Değerli okurlarımız,

Makine ihracatındaki durgunluğu aşmak için sektörün çabaları tüm hızıyla sürüyor. Makine imalat sanayisi konsolide verilerine göre, ocak-nisan döneminde serbest bölgeler dâhil toplam makine ihracatı yüzde 0,8 gerileyerek 8,9 milyar dolar oldu. İhracatı miktar bazında yüzde 6 azalan makineciler, ortalama birim fiyatlarını yüzde 5,6 artırarak kayıplarını telafi ederken, yıllıklandırılmış verilere göre ihracat da yüzde 0,6 artışla 28,3 milyar dolar oldu.

Tarihinin en durgun dönemlerinden geçen Almanya’ya bu süreçte 1 milyar dolarlık makine ihraç eden Türkiye’nin Makinecileri, makine ihracatımızda üçüncü sırada bulunan İtalya’ya da yüzde 14,5 artışla 400 milyon dolarlık makine ihraç Nisan ayında en fazla ihracat yapılan ilk 10 ülkeden sadece Almanya, Rusya ve Fransa’da daralma olurken, diğer yedi ülkede yüzde 3,9 ila yüzde 37,5 arasında artışlar görüldü.

Küresel büyüme tahminlerinin aşağı yönlü revize edildiği bu dönemi değerlendiren MAİB Yönetim Kurulu Başkanı Kutlu Karavelioğlu da “ABD-Çin arasındaki ticaret görüşmelerinin olumlu patikaya girmesi belirsizliklerin etkilerini hafifletebilir. Stratejik sektörlerin değer zincirlerinde kritik rol oynayan ham madde ve elementlerin tedarikinde Çin’e olan bağımlılık, Batı’nın daha temkinli ve uzlaşmacı bir tutum benimsemesine zemin hazırlayabilir. Almanya’nın artan sürdürülebilirlik ve inovasyon odaklı stratejilerini yakından takip ederek, enerji verimliliği yüksek, düşük karbon ayak izine sahip ve dijital dönüşüme uyumlu çözümler geliştirmemiz önemli.” değerlendirmesinde bulunuyor. Küresel ekonomi ve ticarete ilişkin görüş ve beklentilerin her an değiştiği bir ortamda geleceği planlamak elbette çok zor. Bununla birlikte rekabet de giderek zorlaşıyor. Ülkeler iç pazarlarını korumaya alırken, sürdürdükleri ekonomi politikalarıyla küresel ekonomiden en büyük payı almak için yarışıyorlar. Bu aşamada Dünya Rekabetçilik Endeksi gibi çalışmaların sunduğu veriler de gelecek stratejilerinin belirlenmesinde önemli bir görev üstleniyor.

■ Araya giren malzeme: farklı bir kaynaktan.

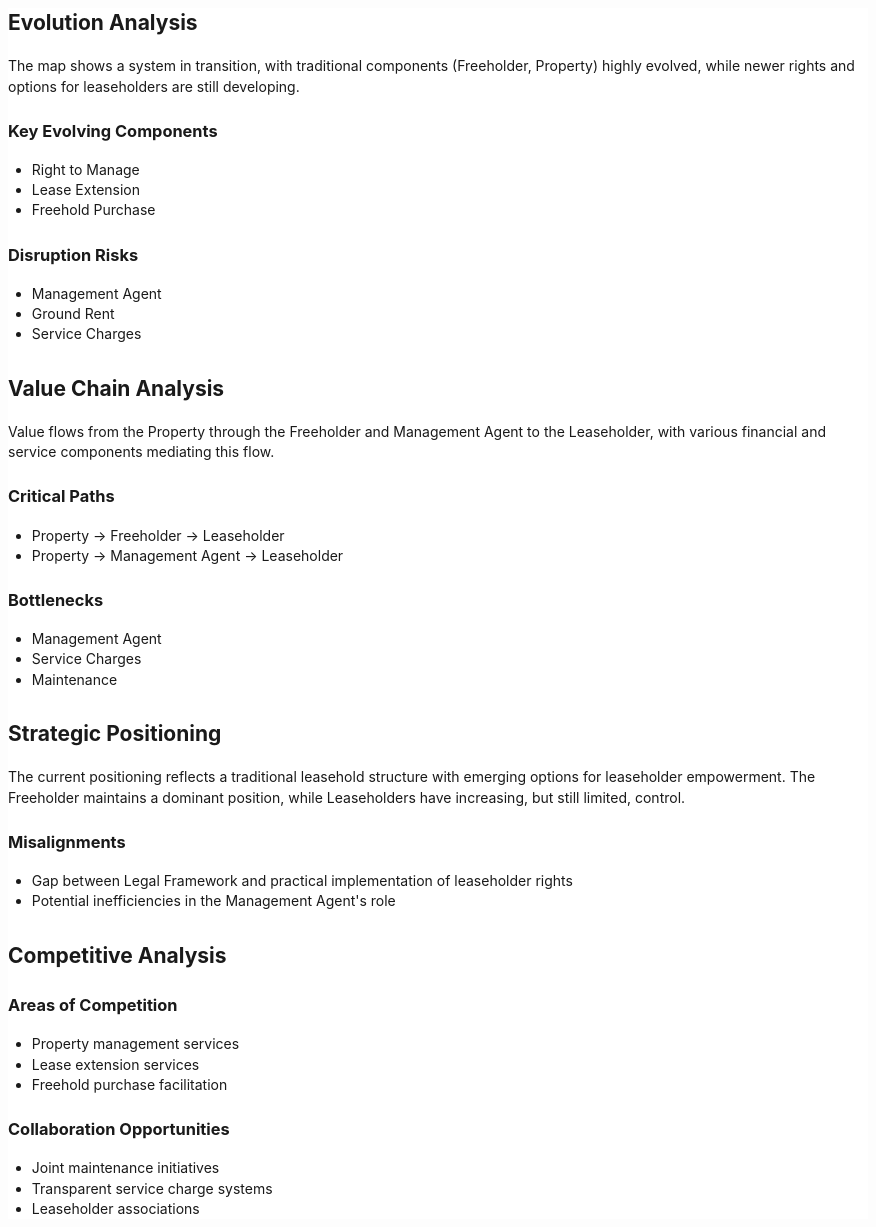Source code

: ## Evolution Analysis

The map shows a system in transition, with traditional components (Freeholder, Property) highly evolved, while newer rights and options for leaseholders are still developing.

### Key Evolving Components
- Right to Manage
- Lease Extension
- Freehold Purchase

### Disruption Risks
- Management Agent
- Ground Rent
- Service Charges

## Value Chain Analysis

Value flows from the Property through the Freeholder and Management Agent to the Leaseholder, with various financial and service components mediating this flow.

### Critical Paths
- Property -> Freeholder -> Leaseholder
- Property -> Management Agent -> Leaseholder

### Bottlenecks
- Management Agent
- Service Charges
- Maintenance

## Strategic Positioning

The current positioning reflects a traditional leasehold structure with emerging options for leaseholder empowerment. The Freeholder maintains a dominant position, while Leaseholders have increasing, but still limited, control.

### Misalignments
- Gap between Legal Framework and practical implementation of leaseholder rights
- Potential inefficiencies in the Management Agent's role

## Competitive Analysis

### Areas of Competition
- Property management services
- Lease extension services
- Freehold purchase facilitation

### Collaboration Opportunities
- Joint maintenance initiatives
- Transparent service charge systems
- Leaseholder associations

Biz de Moment Expo’nun bu sayısında, “Kapak” sayfalarımızda, PwC Türkiye’nin Dünya Rekabetçilik Endeksi verilerinden hareketle hazırladığı “Türkiye’nin Küresel Rekabetçilik Seyri” başlıklı rapora odaklandık. Rapordaki veriler bize, Türkiye’nin ekonomik performans sıralaması yükselirken kamu yönetimi verimliliğinde aşağı yönlü bir görünüm izlendiğini söylerken, rapor kapsamında Türkiye’nin rekabetçiliğini artırmak için ekonomik, siyasi ve hukuki zemin ön koşul olarak alınarak politika önerileri de sunuluyor.

MAİB Danışmanı Alper Karakurt’un “Daha az çalışmak istiyorsak çözüm belli: Verimlilik” başlıklı makalesinde ise küresel kazananalar kulübünde olmak için ne yapmamız gerektiğinin tüyolarını okuyabilirsiniz. Alper Karakurt makalesinde, “Daha çok büyümek için daha çok mu çalışmalıyız?” sorusuna odaklanıyor ve Eurostat ile Dünya Rekabetçilik Endeksi verilerinden hareketle, verimlilik kavramının neden tüm sistemlerin, yönetimlerin merkezinde olması gerektiğinin altını çiziyor.